Feed your crop, not the weeds

Jun 23, 2009

If you have weed problems in your cropping system, will adding nutrients just feed the weeds?

Not necessarily, say Clain Jones and Fabian Menalled, Extension specialists in the Department of Land Resources and Environmental Sciences at Montana State University.

"Generally, if you fertilize a weed-infested crop, then the weeds often benefit more than the crop," Jones said. "However, cultivation practices and select timing and placement of nitrogen and phosphorus fertilizer can be used to control populations and reduce the inputs required to control weeds."

Minimizing soil disturbance helps reduce germination of some weed species, but encourages others, so repeated years of minimal or no till practices with the same crop can cause a gradual increase in weeds.

Crop rotations help reduce weed populations, Menalled said, as do planting the crop at high seed density and close row spacing to promote higher crop yields at the expense of weeds.

"The trick," Jones added, "is to find the density and spacing pattern that optimizes yield without the crop competing too much with itself."

One way to feed the crop and not the weeds is to place nutrients where the crop has better access.

"Side-banding, seed-placing or injecting liquid fertilizer gets the nutrient to the crop roots, so the crop has first access," Jones said. "These are much better options than broadcast fertilization to help with weed control."

This is supported by work done by Robert Blackshaw and colleagues with Agriculture and Agri-Food Canada in Lethbridge, Alberta. In-soil bands of nitrogen generally decreased the competitive advantage of cheatgrass, foxtail barley and wild oat in spring wheat. This may be even more important with phosphorus than nitrogen, as the study found many weed species responded more to increases in available phosphorus than nitrogen.

The results vary with the crop and weed species, said the specialists. They added that the key is to get a "pop-up" effect by supplying nutrients at seeding in the crop root zone so the crop seedling gets a head start and can out-compete the weeds. New slow-release fertilizers may be another tool in weed control, as they can be placed with the seed at much higher rates than conventional fertilizers.

Timing of fertilization also influences weed populations.

"Applying nitrogen in the fall rather than spring sometimes increases opportunistic weeds, such as winter annuals, and can also favor perennial weeds if there is sufficient rain to move that nitrogen deeper in the profile," Jones said.

However, that does not mean you should only apply fertilizer in the spring. It means that it helps to know the feeding habits of your specific weeds and crops, say both specialists.

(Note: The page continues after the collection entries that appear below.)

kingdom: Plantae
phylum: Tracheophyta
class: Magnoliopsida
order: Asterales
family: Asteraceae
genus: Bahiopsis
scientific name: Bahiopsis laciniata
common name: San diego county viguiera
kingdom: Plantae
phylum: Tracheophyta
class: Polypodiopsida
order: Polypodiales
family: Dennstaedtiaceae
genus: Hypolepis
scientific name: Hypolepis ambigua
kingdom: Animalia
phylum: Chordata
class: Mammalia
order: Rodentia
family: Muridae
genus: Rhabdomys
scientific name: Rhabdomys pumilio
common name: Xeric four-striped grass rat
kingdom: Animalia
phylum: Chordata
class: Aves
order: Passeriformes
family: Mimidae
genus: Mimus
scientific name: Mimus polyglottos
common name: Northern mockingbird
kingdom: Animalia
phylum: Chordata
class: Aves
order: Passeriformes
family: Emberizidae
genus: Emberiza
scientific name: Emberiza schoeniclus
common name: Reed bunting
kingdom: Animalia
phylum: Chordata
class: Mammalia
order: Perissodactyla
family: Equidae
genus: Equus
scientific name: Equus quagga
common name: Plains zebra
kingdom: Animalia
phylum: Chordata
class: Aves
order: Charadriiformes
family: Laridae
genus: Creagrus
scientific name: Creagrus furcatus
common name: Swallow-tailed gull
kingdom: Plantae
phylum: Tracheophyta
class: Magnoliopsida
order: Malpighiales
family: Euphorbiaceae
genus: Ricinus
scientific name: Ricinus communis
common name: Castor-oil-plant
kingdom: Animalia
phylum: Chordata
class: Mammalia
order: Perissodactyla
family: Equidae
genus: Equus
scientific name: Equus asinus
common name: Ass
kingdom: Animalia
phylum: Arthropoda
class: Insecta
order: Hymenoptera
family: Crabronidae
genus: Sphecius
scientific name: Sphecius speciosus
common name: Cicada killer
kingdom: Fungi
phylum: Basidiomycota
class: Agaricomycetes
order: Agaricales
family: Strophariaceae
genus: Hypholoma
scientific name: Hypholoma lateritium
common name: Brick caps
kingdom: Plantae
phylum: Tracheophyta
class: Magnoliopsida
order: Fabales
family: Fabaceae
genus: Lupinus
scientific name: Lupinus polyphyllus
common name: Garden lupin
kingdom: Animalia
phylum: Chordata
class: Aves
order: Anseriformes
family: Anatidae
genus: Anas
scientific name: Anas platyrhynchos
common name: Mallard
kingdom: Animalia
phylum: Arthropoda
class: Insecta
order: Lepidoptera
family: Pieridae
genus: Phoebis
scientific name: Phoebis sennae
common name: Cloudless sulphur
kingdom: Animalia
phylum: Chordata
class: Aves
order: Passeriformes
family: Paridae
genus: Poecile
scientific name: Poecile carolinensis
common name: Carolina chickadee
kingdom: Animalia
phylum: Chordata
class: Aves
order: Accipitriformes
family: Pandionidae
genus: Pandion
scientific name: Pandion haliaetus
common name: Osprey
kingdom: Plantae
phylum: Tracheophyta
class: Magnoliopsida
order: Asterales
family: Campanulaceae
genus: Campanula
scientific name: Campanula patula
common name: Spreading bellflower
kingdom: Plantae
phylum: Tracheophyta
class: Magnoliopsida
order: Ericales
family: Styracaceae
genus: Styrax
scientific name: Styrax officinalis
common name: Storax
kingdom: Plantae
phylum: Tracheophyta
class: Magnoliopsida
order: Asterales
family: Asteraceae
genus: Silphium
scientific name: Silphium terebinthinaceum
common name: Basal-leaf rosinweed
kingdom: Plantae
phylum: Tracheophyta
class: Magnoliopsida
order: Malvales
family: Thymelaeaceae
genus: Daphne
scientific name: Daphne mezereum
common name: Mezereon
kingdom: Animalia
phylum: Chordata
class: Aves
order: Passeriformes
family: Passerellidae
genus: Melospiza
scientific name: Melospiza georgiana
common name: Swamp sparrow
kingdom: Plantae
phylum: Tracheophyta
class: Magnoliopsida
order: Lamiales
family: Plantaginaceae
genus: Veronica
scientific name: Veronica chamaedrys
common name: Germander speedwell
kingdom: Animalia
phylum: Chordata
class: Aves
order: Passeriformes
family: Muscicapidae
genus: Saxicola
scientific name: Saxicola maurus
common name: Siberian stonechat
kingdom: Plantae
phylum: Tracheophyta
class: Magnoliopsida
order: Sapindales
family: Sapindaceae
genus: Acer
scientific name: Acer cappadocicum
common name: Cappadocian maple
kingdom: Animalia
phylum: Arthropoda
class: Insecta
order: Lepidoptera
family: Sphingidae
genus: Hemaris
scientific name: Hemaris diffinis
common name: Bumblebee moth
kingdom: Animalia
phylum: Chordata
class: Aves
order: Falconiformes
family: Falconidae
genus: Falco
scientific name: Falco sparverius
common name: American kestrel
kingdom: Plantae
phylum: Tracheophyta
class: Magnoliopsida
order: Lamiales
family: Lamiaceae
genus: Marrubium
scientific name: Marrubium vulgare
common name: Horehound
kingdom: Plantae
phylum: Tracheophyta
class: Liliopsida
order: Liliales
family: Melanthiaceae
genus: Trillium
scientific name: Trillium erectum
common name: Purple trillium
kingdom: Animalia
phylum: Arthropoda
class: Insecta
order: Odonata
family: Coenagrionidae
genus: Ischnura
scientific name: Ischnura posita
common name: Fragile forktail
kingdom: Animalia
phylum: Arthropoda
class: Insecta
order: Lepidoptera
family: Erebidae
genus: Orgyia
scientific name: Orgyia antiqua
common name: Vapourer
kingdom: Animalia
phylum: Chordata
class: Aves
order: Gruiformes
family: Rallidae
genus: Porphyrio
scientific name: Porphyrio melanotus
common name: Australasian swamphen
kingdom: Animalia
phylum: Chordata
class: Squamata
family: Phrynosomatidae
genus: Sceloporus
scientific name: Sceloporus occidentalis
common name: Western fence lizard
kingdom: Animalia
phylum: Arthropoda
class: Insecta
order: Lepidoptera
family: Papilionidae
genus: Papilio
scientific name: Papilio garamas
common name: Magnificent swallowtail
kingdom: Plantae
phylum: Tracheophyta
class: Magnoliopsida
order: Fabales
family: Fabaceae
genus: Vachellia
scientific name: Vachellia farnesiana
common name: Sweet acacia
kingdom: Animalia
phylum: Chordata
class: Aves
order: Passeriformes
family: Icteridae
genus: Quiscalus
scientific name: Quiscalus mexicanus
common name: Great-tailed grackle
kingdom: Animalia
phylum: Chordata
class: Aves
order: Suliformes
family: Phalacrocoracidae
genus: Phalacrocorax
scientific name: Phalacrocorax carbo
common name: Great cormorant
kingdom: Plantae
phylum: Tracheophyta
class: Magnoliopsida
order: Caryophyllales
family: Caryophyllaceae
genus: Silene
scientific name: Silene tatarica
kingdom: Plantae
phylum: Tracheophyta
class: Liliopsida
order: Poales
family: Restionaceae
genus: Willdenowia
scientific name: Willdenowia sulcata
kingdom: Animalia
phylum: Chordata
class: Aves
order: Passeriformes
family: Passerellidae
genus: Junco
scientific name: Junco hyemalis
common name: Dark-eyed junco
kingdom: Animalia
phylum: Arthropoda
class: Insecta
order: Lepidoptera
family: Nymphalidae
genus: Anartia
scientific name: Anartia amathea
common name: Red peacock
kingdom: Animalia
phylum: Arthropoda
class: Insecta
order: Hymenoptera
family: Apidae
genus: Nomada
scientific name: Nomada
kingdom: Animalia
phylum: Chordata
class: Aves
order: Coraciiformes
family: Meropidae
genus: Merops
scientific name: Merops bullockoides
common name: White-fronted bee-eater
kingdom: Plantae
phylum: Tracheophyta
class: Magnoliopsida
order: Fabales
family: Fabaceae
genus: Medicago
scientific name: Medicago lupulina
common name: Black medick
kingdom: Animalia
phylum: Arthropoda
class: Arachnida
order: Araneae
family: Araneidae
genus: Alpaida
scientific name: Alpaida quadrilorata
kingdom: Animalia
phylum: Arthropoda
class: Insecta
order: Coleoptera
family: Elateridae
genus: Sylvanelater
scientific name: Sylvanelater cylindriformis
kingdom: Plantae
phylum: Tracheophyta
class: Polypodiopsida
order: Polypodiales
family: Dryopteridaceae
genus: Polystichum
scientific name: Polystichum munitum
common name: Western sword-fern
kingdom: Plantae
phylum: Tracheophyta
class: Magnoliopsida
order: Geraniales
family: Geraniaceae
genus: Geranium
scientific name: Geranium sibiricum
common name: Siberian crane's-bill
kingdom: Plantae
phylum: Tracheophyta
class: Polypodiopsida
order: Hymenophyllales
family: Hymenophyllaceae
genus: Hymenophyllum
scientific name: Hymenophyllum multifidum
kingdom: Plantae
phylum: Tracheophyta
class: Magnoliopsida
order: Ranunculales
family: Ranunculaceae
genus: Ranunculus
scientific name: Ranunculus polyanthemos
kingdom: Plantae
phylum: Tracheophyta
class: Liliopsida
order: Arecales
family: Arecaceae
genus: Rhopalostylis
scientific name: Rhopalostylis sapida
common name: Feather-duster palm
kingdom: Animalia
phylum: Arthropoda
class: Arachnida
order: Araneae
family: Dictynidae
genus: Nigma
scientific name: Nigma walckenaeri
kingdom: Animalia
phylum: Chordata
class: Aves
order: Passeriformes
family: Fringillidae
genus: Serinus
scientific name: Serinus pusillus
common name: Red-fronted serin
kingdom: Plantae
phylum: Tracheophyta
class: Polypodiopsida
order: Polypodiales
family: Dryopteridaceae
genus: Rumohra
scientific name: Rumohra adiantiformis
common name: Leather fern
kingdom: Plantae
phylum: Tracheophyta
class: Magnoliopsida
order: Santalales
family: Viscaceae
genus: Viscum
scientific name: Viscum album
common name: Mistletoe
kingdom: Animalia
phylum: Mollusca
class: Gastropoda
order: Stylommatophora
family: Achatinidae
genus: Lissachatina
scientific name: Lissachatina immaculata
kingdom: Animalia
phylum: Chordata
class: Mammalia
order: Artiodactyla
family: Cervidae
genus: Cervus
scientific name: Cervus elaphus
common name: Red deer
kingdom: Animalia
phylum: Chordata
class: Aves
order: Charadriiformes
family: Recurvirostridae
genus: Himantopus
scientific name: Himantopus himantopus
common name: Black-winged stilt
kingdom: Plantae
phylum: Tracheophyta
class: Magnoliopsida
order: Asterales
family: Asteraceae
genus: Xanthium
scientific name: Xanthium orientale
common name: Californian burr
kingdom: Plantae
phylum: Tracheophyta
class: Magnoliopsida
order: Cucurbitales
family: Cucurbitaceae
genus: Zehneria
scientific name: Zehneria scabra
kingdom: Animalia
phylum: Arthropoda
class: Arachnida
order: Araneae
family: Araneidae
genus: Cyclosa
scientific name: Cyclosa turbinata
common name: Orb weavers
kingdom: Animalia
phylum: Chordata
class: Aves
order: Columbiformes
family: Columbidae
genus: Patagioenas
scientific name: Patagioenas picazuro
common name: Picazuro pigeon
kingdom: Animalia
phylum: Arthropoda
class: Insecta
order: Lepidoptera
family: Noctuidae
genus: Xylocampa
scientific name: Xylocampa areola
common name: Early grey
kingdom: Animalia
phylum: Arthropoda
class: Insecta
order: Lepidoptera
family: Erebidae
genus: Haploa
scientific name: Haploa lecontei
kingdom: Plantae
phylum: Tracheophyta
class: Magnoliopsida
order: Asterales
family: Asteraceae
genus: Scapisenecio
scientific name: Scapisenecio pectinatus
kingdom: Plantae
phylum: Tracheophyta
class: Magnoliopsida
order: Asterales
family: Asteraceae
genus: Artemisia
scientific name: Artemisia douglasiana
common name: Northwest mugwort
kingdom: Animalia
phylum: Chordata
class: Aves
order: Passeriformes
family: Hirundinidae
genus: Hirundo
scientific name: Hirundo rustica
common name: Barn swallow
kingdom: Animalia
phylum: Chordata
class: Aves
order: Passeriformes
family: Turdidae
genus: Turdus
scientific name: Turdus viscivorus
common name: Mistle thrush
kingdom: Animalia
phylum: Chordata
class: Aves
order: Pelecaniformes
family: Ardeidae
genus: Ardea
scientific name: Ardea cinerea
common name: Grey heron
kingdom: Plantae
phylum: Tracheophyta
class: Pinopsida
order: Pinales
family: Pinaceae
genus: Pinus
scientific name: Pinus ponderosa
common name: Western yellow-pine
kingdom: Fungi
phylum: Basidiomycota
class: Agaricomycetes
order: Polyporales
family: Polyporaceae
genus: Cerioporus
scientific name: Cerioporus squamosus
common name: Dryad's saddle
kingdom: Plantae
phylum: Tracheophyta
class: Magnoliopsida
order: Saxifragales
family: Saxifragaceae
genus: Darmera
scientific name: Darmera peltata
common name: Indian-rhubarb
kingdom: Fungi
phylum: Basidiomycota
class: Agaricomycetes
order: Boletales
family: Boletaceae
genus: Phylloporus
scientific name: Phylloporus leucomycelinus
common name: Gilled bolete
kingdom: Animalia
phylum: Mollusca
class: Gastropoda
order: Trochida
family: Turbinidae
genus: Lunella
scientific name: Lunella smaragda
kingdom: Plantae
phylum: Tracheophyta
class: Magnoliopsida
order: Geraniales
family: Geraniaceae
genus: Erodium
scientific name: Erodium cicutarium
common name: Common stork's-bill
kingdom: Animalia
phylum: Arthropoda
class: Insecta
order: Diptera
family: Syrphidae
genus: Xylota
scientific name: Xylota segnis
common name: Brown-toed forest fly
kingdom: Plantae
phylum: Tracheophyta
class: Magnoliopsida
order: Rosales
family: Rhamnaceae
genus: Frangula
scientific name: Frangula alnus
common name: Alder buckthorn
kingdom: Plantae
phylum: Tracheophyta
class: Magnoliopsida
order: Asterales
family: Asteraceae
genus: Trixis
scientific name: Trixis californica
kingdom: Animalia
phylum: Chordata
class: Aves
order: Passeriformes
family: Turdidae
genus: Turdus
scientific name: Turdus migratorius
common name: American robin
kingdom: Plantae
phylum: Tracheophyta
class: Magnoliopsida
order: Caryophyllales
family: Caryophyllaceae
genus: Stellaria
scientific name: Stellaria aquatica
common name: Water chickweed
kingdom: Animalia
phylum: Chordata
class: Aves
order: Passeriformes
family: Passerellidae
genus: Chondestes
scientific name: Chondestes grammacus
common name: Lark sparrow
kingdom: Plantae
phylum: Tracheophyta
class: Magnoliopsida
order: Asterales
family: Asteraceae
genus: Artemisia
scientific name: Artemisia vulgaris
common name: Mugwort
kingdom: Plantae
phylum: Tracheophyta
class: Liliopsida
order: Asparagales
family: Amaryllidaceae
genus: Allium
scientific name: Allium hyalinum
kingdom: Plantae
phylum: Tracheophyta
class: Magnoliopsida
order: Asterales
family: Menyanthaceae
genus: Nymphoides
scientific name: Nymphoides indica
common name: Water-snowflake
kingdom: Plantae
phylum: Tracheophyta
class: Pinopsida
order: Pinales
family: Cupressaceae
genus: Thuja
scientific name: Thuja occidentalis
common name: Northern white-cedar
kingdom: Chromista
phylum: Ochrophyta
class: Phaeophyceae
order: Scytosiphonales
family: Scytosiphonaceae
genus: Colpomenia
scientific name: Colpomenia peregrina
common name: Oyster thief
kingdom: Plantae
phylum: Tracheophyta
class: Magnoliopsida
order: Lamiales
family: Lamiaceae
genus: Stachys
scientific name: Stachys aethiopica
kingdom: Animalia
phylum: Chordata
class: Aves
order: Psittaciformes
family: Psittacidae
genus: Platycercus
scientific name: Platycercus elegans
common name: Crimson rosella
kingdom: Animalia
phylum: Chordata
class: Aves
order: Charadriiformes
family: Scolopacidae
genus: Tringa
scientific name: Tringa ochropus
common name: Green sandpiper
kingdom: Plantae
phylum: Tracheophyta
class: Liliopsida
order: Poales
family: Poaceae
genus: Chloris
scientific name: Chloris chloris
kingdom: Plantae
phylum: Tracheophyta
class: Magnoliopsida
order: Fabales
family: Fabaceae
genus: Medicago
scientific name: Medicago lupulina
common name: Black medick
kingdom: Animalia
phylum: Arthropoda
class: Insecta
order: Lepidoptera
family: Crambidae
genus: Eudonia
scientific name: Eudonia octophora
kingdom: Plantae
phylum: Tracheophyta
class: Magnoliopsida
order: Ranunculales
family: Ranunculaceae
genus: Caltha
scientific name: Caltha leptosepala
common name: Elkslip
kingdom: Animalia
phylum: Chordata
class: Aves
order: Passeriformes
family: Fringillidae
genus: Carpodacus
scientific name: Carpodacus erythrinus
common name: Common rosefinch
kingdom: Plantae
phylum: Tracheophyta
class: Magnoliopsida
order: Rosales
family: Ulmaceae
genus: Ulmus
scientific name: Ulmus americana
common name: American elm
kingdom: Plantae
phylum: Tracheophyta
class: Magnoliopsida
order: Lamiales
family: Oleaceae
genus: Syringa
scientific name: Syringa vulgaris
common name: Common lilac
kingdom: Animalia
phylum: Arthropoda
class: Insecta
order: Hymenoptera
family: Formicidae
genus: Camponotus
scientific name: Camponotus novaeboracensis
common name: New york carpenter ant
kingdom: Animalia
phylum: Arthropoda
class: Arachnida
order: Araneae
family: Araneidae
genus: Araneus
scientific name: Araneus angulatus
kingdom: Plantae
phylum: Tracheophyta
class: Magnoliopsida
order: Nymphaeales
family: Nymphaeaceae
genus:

Spring applications are best done right before the beginning of the crop's period of high demand. In wheat, Jones said, this suggests fertilizing before tillering. Later applications benefit weeds such as annual rye, which feeds heavily throughout the growing season.

The specialists added that cultivation, crop rotation, and timing and placement of fertilizer all offer options to nurture rather than weeds in an integrated weed management system that increases crop yields and decreases costs of weed control.